Sarayin onunde ki heykel altin diye biliyorum. Kralicenin sarayda oldugunu anlamak icin binanin uzerindeki bayrak diregine bakmak gerekiyor. Eger bayrak ucuyorsa:P kralice evinde demek oluyor..

Ayi postu kalpaklari denemek istiyorsan 'The Guards' muzesine gidebilirsin. Boylelikle ne kadar sicak tuttugunu kendin test etmis olursun:P

Devamini bekliyoruz.
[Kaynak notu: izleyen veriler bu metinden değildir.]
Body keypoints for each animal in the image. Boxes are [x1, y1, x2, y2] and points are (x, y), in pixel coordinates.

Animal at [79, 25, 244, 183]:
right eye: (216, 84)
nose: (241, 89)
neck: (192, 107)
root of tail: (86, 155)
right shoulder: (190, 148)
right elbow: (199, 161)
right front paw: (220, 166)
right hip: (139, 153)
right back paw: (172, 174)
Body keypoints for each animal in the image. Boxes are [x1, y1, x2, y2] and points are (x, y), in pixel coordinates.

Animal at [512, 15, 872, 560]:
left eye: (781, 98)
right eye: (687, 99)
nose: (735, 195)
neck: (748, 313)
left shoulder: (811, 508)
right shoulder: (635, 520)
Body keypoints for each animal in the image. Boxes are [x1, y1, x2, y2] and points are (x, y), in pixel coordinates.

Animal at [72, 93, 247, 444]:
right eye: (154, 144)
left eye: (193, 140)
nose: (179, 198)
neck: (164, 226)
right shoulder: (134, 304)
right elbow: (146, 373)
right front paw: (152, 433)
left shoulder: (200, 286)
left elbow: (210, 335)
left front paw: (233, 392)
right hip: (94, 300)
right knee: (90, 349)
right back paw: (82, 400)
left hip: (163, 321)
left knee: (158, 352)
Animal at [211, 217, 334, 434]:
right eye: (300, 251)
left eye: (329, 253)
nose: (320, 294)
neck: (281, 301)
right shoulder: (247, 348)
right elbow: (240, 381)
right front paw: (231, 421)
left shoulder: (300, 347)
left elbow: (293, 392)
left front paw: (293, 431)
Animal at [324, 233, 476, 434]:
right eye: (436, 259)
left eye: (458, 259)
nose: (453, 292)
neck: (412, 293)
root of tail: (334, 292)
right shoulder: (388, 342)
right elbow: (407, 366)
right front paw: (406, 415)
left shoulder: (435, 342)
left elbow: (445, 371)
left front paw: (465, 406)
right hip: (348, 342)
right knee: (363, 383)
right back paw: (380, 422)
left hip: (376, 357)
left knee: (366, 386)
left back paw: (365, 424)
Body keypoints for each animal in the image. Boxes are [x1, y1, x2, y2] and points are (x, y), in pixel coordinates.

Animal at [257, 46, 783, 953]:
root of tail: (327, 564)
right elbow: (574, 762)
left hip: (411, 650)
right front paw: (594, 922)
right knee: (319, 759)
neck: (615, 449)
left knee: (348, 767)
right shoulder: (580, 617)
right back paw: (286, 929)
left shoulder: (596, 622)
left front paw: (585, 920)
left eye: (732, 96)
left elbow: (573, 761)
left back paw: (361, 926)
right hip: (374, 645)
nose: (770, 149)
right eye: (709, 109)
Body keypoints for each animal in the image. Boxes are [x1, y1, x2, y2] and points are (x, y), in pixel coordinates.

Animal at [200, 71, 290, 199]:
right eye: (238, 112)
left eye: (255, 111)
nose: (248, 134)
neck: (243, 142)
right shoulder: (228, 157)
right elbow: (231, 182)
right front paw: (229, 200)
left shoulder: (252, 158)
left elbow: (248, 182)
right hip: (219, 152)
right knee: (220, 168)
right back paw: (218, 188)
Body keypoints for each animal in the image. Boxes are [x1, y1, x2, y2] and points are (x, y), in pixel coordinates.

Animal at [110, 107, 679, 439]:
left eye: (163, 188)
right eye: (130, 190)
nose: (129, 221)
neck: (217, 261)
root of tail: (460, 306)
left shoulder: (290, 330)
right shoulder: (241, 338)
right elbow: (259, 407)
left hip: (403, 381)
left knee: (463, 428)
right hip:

Yarin gorusmek uzere:)

9/06/2006 02:19:00 am  
Anonymous Anonymous said...

Merakla bekliyorum devamını.. Umarım güzel şeyler yaşarsın.
Sevgiler..
EBRU

9/06/2006 06:57:00 am  
Blogger emircan said...

This comment has been removed by a blog administrator.

9/06/2006 12:04:00 pm  
Anonymous Anonymous said...

ingiltereye gitmiş kadar oldum.sayenizde))teşekkür ederim.konuşmalarınızdan anladığım kadarı ile;ladybird le yakınlığınız var en azından,msn.veya maille konuşabilirsiniz..diye düşünüyorum..niye buradan birbirinize bir sürü iltifatlar?iltifatlar bu yazıda yok..öncekilerde çok vardı ve dikkatimi çekti!!sizide çözebilmiş değilim..sağlıkla kalınız)eylül

9/06/2006 06:21:00 pm  
Blogger birisinin yeri said...

tahin, aklıma ilk gelen kurşun asker hikayesi..oradaki kurşun askerler maketleri de sanki bu muhafızlara benziyordu..demek ki romanın yazarı kesin ingilizdir..
sonra bizim dolmabahçe'deki askerlerimiz geldi aklıma...
dolmabahçe'nin taksimden beşiktaşa giden o ağaçlı yoldaki kapısında da bizim askerler öyle kıpırdamadan bekliyorlar..
bir keresinde askerler söylemişti...turistler bunlar gerçek mi yoksa maket mi diye emin olamamışlar, üzerlerinde sigara bile söndürmüşler...
neyse biz de böyle fotoğraflardan idare edeceğiz sayende..teşekkürler..iyi tatiller ve mutlu hayatlar diyorum:))

9/06/2006 08:10:00 pm  
Blogger ladybird said...

sevgili eylul,
Hakkaten bu son yorumda iltifat etmeyi unutmusum. Ama ziyani yok birlikteyiz su an, yuzune iltifat ediyorum :D

9/06/2006 08:50:00 pm  
Blogger tahin said...

Ladybird,
Ek bilgiler icin tesekkur ederiz:)
1.5 saatlik nobet degisim torenine gidelim inshallah:) Cok yurumek yok ama:P

Sevgili Ebru,
tesekkurler, cumleten inshallah.

Sevgili baver, Kursun Asker Danimarkali yazar Andersen'in masali diye biliyorum:)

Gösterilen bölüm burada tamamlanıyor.